Figures and data

Overview and quality assessment of the ProteinConformers and ProteinConformers-lite datasets.
(A) Schematic conformational energy landscape with representative conformers positioned in distinct minima of T1035, illustrating the breadth of physically realistic states captured by ProteinConformers. (B) Sequence-length distribution of ProteinConformers. (C) Conformer counts per protein, sorted by sequence length; points are colored by the log10 of near-native (TM-score ⩾ 0.5) conformation counts, with representative structures shown as insets. (D) TM-score coverage across proteins from ProteinConformers-lite and sampled ATLAS dataset, binned into 32 equal-width intervals from non-native to near-native. (E) Comparison of φ, ψ, ω dihedral angle and C–N bond length distributions between ProteinConformers-lite and Top2018 dataset, quantified by Jensen–Shannon divergence (JS), Earth Mover’s Distance (EMD), and Pearson correlation coefficient (r), demonstrating consistent local stereochemical quality. (F) Ramachandran outlier rates were averaged within 32 equal-width TM-score bins. The mean outlier rate of Top2018 dataset (13%, green dashed line) and the TM-score threshold of 0.5 separating non-native and near-native states are shown, with a cubic fit (blue curve) summarizing the trend.

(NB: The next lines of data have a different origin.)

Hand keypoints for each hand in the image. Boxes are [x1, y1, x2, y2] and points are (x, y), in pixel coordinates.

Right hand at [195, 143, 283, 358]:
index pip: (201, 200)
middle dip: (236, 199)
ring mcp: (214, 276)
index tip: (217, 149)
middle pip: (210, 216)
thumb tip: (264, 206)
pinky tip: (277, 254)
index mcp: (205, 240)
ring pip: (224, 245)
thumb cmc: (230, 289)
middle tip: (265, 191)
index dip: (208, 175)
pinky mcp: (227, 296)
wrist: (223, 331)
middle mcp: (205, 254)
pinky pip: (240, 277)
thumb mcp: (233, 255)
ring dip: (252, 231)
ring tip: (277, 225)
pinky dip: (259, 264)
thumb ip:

Interactive web interface of the ProteinConformers dataset.
(A) Main overview table displaying all 734 proteins in the dataset, with sortable columns for structural metadata and CASP-related annotations. (B) Dashboard view for a selected target (e.g. T0819), showing an interactive 3D alignment of the native structure (green) with a selected decoy (orange), along with basic protein metadata and secondary structure composition. (C) Visualization of the native structure’s distance map (top) and orientation map (bottom), supporting global structural comparison. (D) Detailed table listing decoy models associated with the selected target, including secondary structure content, similarity scores, and energetic profiles. (E) Interface for selecting and filtering decoys by structural or energetic criteria. Selected decoys can be downloaded as a customized dataset. (F) Download panel summarizing metadata for the selected protein, including file sizes and sequence length, and providing options for downloading either the native structure or the full conformer set.

Geometric features used for CGM.
For Ω, Θ, and Φ, a pseudo Cβ is used for glycine.